__Quoted passage__
As to the support for "mode 0" mentioned in #2649, I'm not clear whether we want to even pretend to support it. The guarantee of no-fail writes within the allocated region would require a whole new bit of on-disk format to support; some sort of per-dataset/per-file reservation along with all the requisite accounting. Given the infrastructure provided by this patch, however, we certainly could "pretend" to support mode 0 if we cared to in order to appease applications which use a "mode 0 test" to determine whether any fallocate operations, including hole punching, are possible. I'm inclined to leave this as-is.

behlendorf · 2014-09-03T18:01:28Z

I'm not clear whether we want to even pretend to support it.

We shouldn't. It's better to be honest with the applications and return that this functionality isn't currently supported rather than pretend we provide this hard guarantee. This is definitely something we could support if someone wanted to work on it. In the meanwhile they can always set a reserveration or a refreservation on the dataset.

So far so good with the additional testing.

behlendorf · 2014-09-03T22:11:52Z

@dweeezil unfortunately I'm still able to occasionally cause xfstests 124 to fail when operating in the mixed standard/memory mapped mode. This happens perhaps 1/100 times in my testing. I haven't investigated in detail yet but I have an educated guess as to the problem.

In order to ensure the data in the page cache pages always matches what's in the ARC the pages and ARC buffers must both be updated under the zfs_range_lock. Otherwise there's a tiny window where they might be inconsistent. Somehow the logic after out: which truncates the page from the cache needs to be pulled under the lock. It looks like that's going to be complicated somewhat by the fact that zfs_extend(), zfs_trunc(), and zfs_free_range() and independently take the lock.

127  - output mismatch (see 127.out.bad)
--- 127.out 2014-09-02 20:08:06.858769002 -0700
+++ 127.out.bad 2014-09-02 20:28:10.302769121 -0700
@@ -10,4 +10,1041 @@
 === FSX Standard Mode, No Memory Mapping ===
 All operations completed A-OK!
 === FSX Standard Mode, Memory Mapping ===
-All operations completed A-OK!
+ltp/fsx -f -q -l 262144 -o 65536 -S 191110531 -N 100000 fsx_std_mmap
+READ BAD DATA: offset = 0xf307, size = 0xeba2, fname = /tank/xfstests/fsx_std_mmap
+OFFSET GOOD    BAD RANGE
+0x f307    0x0000  0x9021  0x    0
+operation# (mod 256) for the bad data may be 33
+0x f308    0x0000  0x21b5  0x    1
+operation# (mod 256) for the bad data may be 33
...

__Work order__
Please answer these three questions about the fallocate discussion above, numbering your answers to match.
1. What does behlendorf say users can set on the dataset in the meantime?
2. About how often does the failure occur in behlendorf's testing?
3. Under which lock must the page cache pages and ARC buffers both be updated?

__The data__
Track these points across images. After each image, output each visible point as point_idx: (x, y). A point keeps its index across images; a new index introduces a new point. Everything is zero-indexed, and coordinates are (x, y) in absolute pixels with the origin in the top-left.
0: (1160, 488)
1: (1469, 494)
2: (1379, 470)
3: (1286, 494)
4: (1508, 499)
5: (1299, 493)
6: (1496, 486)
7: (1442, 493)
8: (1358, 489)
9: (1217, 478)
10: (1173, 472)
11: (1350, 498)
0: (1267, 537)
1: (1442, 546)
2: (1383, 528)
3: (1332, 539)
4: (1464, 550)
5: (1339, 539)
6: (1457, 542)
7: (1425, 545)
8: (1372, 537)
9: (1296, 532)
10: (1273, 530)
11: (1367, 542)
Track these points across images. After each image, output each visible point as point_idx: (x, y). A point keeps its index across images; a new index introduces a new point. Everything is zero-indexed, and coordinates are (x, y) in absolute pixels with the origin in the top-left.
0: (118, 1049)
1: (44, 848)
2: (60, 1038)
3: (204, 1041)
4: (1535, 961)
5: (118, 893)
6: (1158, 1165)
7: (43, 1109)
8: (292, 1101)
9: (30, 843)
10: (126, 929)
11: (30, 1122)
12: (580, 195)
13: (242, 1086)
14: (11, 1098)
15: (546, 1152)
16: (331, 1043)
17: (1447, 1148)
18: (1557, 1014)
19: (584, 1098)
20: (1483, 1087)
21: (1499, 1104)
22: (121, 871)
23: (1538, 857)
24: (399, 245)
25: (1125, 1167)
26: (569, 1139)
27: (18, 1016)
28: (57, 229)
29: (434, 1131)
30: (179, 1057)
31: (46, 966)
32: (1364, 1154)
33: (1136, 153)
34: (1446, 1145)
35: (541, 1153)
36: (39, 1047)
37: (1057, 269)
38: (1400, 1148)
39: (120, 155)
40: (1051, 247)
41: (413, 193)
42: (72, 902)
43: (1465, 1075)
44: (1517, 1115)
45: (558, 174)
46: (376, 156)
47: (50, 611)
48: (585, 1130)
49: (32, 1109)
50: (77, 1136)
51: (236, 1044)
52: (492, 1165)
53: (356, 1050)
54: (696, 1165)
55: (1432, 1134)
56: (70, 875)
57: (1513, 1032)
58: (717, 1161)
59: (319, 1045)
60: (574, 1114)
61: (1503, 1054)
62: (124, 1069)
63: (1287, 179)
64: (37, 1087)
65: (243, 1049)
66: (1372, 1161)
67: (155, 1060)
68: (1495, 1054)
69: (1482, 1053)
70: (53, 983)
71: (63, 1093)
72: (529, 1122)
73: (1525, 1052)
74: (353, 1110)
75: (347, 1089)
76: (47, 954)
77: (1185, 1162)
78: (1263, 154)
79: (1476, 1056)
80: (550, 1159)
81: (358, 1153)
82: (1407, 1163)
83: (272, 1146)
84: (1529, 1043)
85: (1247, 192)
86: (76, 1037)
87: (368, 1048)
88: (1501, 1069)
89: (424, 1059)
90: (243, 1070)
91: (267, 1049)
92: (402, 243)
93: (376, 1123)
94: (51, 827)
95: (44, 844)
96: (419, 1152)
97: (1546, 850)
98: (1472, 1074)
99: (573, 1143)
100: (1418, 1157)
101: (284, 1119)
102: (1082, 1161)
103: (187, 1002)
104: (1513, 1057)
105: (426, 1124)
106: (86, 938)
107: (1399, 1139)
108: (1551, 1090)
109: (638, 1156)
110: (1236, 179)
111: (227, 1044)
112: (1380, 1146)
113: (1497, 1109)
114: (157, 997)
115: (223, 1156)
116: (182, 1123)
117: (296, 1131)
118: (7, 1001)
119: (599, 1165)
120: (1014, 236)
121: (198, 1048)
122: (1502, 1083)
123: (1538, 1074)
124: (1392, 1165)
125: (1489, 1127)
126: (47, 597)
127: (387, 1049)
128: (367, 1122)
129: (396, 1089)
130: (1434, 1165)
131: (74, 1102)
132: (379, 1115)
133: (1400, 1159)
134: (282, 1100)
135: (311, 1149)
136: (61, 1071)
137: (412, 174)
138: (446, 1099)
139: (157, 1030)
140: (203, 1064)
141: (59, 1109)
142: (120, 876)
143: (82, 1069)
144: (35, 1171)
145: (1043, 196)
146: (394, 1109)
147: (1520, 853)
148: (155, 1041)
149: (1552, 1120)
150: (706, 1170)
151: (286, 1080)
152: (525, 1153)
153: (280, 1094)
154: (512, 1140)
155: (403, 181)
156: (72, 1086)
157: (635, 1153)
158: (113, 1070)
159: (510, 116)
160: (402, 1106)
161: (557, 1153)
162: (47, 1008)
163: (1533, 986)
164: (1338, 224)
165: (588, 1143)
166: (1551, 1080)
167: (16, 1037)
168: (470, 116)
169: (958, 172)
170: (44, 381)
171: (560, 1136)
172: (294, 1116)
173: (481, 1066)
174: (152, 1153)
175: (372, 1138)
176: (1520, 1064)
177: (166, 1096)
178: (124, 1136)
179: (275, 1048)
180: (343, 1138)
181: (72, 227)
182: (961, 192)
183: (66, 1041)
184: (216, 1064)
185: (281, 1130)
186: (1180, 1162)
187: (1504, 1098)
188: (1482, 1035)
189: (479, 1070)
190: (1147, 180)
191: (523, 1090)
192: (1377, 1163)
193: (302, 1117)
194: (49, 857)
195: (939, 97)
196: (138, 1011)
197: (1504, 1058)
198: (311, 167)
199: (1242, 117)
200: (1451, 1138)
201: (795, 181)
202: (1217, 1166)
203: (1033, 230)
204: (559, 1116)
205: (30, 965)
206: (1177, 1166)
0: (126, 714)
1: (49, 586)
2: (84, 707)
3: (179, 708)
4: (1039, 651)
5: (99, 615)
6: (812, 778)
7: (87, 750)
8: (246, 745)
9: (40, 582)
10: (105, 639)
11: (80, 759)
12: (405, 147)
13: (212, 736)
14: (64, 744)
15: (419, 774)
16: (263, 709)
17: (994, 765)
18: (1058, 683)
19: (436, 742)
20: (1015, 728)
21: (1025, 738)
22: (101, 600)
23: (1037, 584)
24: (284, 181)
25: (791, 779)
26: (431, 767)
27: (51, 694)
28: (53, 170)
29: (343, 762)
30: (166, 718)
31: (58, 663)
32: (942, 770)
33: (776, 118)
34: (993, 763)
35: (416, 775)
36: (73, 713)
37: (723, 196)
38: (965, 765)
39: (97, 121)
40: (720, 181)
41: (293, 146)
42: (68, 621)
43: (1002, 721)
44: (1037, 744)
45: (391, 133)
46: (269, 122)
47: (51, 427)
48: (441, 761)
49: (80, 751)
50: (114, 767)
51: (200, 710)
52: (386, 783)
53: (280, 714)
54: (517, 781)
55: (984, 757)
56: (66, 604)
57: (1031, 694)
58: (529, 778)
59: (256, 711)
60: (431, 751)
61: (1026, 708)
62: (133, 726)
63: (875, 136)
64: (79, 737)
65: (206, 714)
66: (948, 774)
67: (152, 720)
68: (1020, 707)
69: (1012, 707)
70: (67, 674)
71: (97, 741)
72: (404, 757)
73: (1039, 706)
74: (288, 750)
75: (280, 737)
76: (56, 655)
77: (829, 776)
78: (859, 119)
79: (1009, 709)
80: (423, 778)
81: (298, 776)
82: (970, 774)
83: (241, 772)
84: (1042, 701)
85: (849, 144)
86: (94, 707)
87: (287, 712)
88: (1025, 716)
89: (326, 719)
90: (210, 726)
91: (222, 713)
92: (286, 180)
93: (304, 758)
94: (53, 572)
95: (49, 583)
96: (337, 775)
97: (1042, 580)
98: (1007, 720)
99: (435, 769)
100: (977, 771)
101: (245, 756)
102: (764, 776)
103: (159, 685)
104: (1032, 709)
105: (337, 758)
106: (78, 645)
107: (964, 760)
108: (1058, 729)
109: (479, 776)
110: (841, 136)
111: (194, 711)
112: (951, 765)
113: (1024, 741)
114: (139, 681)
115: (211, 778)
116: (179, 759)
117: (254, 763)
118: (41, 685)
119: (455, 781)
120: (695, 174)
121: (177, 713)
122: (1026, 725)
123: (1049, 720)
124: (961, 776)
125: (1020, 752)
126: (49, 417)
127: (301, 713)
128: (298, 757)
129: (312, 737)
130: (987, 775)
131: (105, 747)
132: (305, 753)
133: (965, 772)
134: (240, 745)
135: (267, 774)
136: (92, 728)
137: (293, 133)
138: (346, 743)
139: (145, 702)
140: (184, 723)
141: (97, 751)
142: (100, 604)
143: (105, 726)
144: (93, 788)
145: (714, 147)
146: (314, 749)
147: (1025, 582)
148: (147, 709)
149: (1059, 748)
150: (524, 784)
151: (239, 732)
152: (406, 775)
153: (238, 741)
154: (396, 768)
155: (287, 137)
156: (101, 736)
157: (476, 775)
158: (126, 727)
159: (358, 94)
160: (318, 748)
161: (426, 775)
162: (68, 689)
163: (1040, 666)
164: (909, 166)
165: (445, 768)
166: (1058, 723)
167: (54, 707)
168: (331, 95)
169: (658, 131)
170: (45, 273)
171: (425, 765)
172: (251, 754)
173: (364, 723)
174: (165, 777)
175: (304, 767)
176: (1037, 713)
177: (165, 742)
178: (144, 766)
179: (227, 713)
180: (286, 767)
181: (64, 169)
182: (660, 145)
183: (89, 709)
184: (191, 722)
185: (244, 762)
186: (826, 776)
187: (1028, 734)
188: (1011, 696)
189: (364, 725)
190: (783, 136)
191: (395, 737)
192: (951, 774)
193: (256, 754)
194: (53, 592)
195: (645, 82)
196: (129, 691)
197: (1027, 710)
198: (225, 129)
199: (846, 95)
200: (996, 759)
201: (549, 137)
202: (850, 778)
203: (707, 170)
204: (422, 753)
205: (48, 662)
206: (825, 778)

__Solved exercise__
1. A reservation or a refreservation.
2. Perhaps 1 in 100 times.
3. The zfs_range_lock.